[[ Task input open ]]

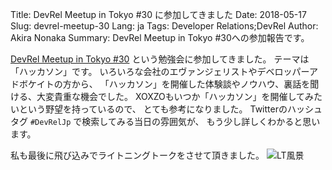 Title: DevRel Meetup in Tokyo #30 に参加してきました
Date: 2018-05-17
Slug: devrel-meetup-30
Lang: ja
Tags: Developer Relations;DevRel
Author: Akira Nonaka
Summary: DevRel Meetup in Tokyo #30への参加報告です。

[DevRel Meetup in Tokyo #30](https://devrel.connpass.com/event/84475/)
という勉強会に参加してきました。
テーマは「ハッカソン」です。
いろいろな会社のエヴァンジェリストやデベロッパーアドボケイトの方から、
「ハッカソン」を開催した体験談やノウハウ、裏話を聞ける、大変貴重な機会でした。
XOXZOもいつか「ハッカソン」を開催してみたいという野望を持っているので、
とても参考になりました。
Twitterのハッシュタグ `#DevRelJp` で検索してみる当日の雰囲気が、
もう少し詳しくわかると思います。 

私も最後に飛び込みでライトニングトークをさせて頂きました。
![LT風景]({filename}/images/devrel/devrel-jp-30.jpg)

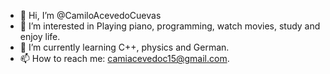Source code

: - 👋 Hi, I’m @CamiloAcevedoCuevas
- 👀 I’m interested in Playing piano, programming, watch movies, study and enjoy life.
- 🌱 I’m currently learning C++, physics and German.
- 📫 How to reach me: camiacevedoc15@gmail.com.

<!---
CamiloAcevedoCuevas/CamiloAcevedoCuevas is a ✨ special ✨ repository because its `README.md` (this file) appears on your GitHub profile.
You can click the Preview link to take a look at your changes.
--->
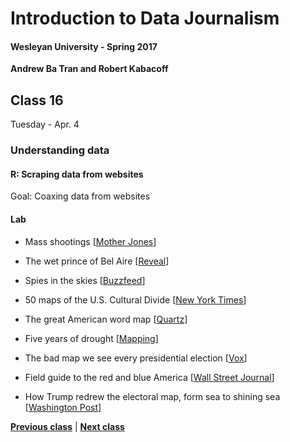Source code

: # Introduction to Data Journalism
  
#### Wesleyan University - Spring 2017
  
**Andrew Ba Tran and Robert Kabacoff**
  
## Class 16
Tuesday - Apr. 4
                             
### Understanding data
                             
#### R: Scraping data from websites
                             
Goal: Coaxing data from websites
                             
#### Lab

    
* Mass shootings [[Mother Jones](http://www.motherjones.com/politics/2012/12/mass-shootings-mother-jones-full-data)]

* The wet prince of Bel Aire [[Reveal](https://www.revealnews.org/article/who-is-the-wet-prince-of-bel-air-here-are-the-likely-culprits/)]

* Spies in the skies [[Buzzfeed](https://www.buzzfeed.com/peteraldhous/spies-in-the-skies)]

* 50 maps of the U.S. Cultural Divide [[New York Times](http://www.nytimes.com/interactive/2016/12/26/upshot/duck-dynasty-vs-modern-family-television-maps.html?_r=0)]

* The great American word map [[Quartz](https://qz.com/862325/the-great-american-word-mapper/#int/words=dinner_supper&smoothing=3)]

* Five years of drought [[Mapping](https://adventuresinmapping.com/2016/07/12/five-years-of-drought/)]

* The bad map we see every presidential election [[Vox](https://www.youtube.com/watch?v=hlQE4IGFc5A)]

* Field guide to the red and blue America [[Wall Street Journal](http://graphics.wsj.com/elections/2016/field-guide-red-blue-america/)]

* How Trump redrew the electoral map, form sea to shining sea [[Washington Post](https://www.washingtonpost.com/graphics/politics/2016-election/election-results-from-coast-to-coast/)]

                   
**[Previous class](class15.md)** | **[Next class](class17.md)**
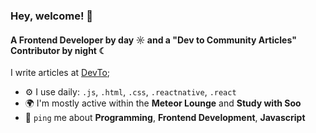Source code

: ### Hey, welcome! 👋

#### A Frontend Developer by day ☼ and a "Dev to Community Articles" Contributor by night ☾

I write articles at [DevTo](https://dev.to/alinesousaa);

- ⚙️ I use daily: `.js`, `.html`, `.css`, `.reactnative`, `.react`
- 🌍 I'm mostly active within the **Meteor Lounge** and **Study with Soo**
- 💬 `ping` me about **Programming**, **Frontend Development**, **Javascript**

[[ Task input closed ]]

### Action item
In the listing, what is everything from the line containing "The wet prince" down to the line containing "Field guide to", both included, copied word for word?

### Result
* The wet prince of Bel Aire [[Reveal](https://www.revealnews.org/article/who-is-the-wet-prince-of-bel-air-here-are-the-likely-culprits/)]

* Spies in the skies [[Buzzfeed](https://www.buzzfeed.com/peteraldhous/spies-in-the-skies)]

* 50 maps of the U.S. Cultural Divide [[New York Times](http://www.nytimes.com/interactive/2016/12/26/upshot/duck-dynasty-vs-modern-family-television-maps.html?_r=0)]

* The great American word map [[Quartz](https://qz.com/862325/the-great-american-word-mapper/#int/words=dinner_supper&smoothing=3)]

* Five years of drought [[Mapping](https://adventuresinmapping.com/2016/07/12/five-years-of-drought/)]

* The bad map we see every presidential election [[Vox](https://www.youtube.com/watch?v=hlQE4IGFc5A)]

* Field guide to the red and blue America [[Wall Street Journal](http://graphics.wsj.com/elections/2016/field-guide-red-blue-america/)]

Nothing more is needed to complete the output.